Even if all that and more comes to pass — and Trump adviser Elon Musk’s threat to wipe out the CFPB remains unfulfilled — so much data is now available about so many people that any government action is likely to have limited effect.

Soltani himself, a former FTC technologist and widely recognized privacy expert, nearly fell for one of the schemes he has been working against.

A caller from a Google support number warned the California official that someone might be trying to take over his email account by adding a new recovery number. He told Soltani his previous recovery number and asked whether the recently added number was legitimate. When Soltani said no, the caller created a ticket for the issue and sent Soltani an email to confirm he had control over the account. Then he said he would send a code to Soltani’s phone to make sure he had control of the right recovery number and ask him to read it back.

Though he believed the person was trying to help him, Soltani told him he never repeated one-time codes to anyone. Eventually, the scammer disconnected.

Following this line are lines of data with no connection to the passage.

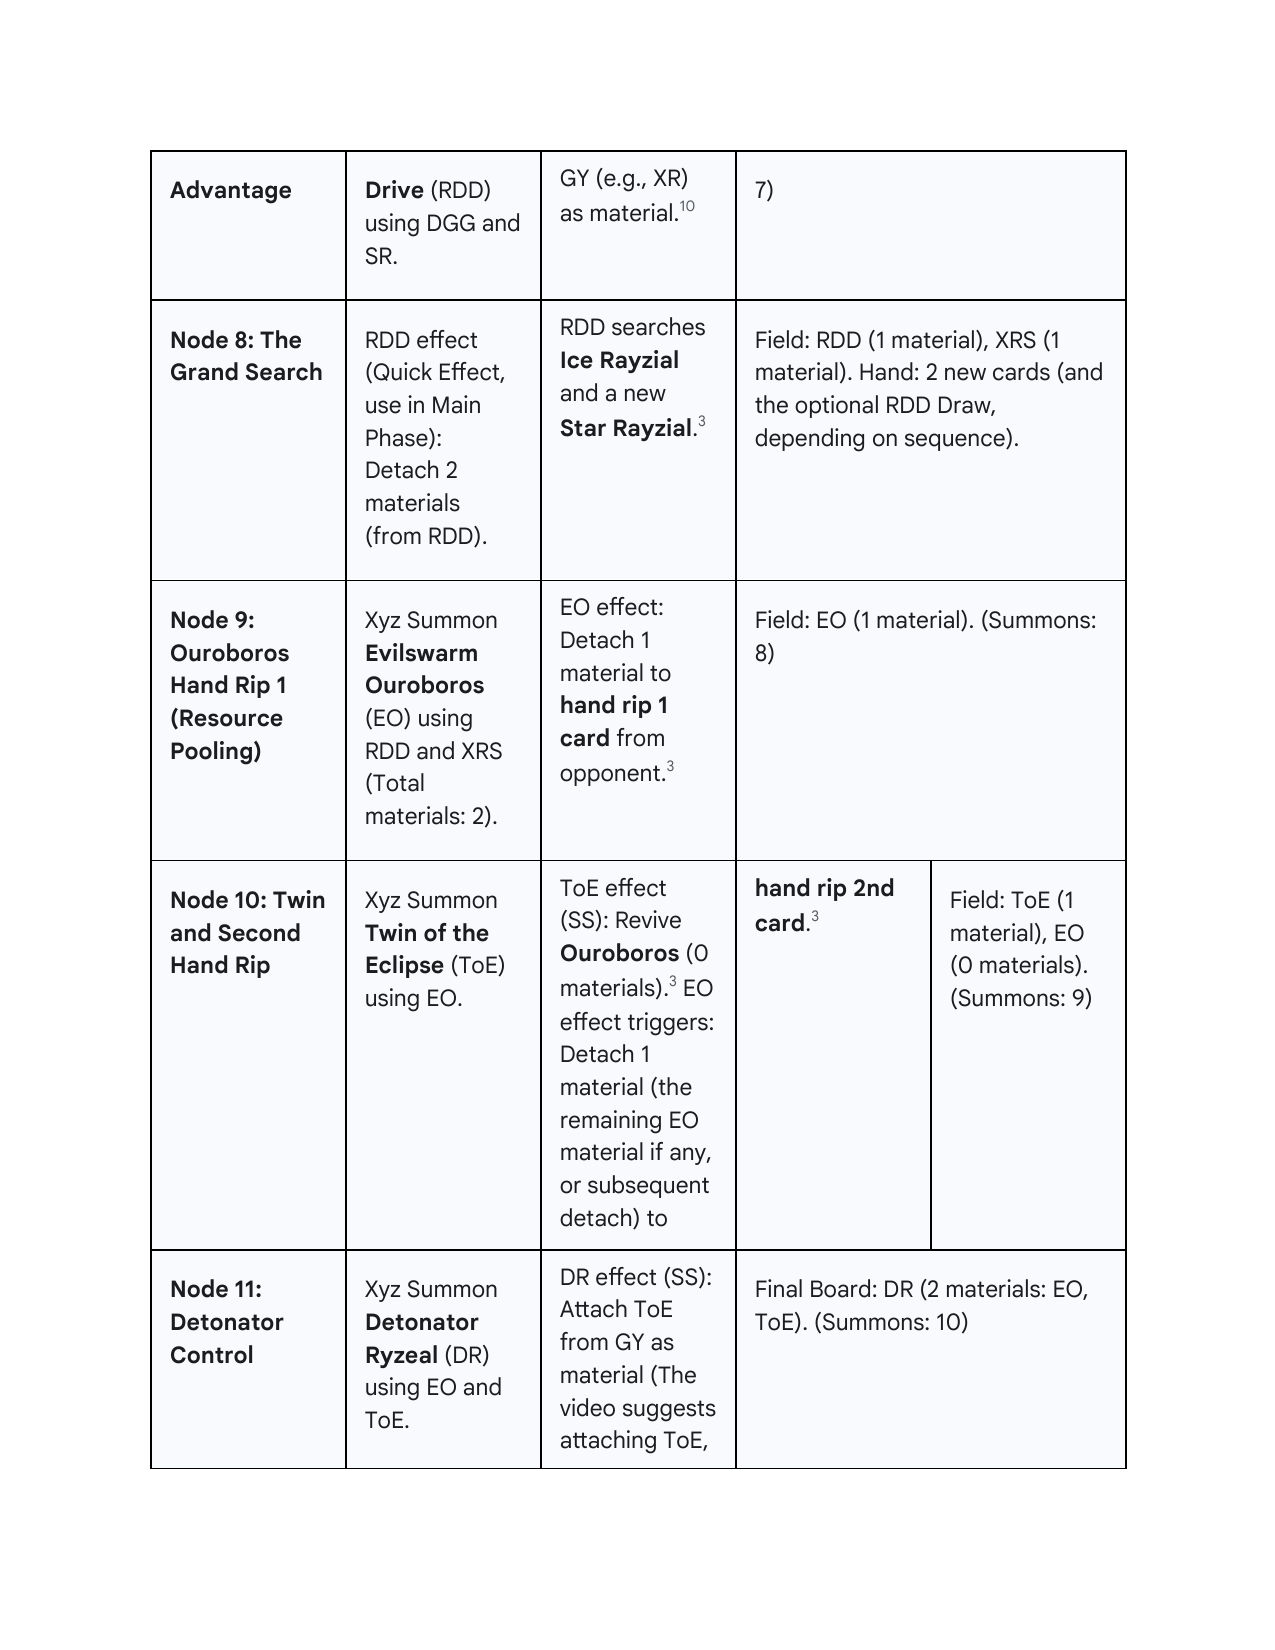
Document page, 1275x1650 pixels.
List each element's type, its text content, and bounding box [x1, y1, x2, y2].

table_cell Field: ToE (1 material), EO (0 materials). (Summons: 9) [932, 861, 1125, 1249]
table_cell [542, 152, 735, 299]
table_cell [347, 1251, 540, 1468]
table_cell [152, 152, 345, 299]
table_cell Node 10: Twin and Second Hand Rip [152, 861, 345, 1249]
table_cell Node 9: Ouroboros Hand Rip 1 (Resource Pooling) [152, 581, 345, 860]
table_cell RDD searches Ice Rayzial and a new Star Rayzial.3 [542, 301, 735, 579]
table_cell Xyz Summon Evilswarm Ouroboros (EO) using RDD and XRS (Total materials: 2). [347, 581, 540, 860]
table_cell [737, 152, 1125, 299]
table_cell Field: RDD (1 material), XRS (1 material). Hand: 2 new cards (and the optional RDD Draw, depending on sequence). [737, 301, 1125, 579]
table_cell Field: EO (1 material). (Summons: 8) [737, 581, 1125, 860]
table_cell hand rip 2nd card.3 [737, 861, 930, 1249]
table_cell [542, 1251, 735, 1468]
table_cell RDD effect (Quick Effect, use in Main Phase): Detach 2 materials (from RDD). [347, 301, 540, 579]
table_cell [737, 1251, 1125, 1468]
table_cell ToE effect (SS): Revive Ouroboros (0 materials).3 EO effect triggers: Detach 1 material (the remaining EO material if any, or subsequent detach) to [542, 861, 735, 1249]
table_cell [152, 1251, 345, 1468]
table_cell EO effect: Detach 1 material to hand rip 1 card from opponent.3 [542, 581, 735, 860]
table_cell Xyz Summon Twin of the Eclipse (ToE) using EO. [347, 861, 540, 1249]
table_cell Node 8: The Grand Search [152, 301, 345, 579]
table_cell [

Only then did Soltani piece things together — the tiny delay before each time the caller spoke was probably due to AI-assisted translation from text to speech; Soltani’s real phone number and email had come from a database or a leak; and the one-time code would have handed his account to the scammer.

Horror stories have flooded the consumer bureau from stalking victims and those unable to make major purchases because of fraud committed using their names and personal details. In other cases, the sea of publicly available data has allowed hackers to target the personal online accounts of executives, which they can use to get into corporate networks, said Mark Weatherford of Gretel, who advises dozens of security companies and was an early cybersecurity leader at the Department of Homeland Security.

“Attacks that were once laborious and required elaborate, time-consuming manual research can now be carried out quickly and precisely by criminals who leverage machine learning to aggregate intimate details from vast online databases,” Weatherford said. AI is also being used to impersonate executive voices to dupe colleagues.

Soltani’s agency is preparing to enforce a California law under which consumers can, beginning in 2026, have the agency order all commercial data brokers registered in the state to delete some data about them, instead of having to go to each one separately themselves. Data brokers will still be able to sell information related to fraud prevention. The provision is among the toughest of the data privacy laws 19 states have on the books and will be the first of its kind to take effect.

One key argument the data brokering industry has marshaled in fighting those laws is that the sector has a free-speech right to provide information that is public but obscure. That defense took a hit in a closely watched case last week, when a federal judge ruled brokers’ speech rights were not violated by a New Jersey law requiring them to delete the home addresses of judges and police officers who demand it.

Soltani said he hopes that state laws could lead to a strong national privacy practice, the same way Florida’s Do Not Call registry eventually went national, even if the new proposed consumer bureau regulations fail.

Otherwise, the horror stories will keep coming.